**Aim of the task:** Please swap "object" for "item" throughout the records and reproduce every line with no other change.

(Data items)
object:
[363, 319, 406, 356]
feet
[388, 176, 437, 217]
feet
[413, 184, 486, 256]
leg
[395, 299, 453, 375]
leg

**Your solution:**
item:
[363, 319, 406, 356]
feet
[388, 176, 437, 217]
feet
[413, 184, 486, 256]
leg
[395, 299, 453, 375]
leg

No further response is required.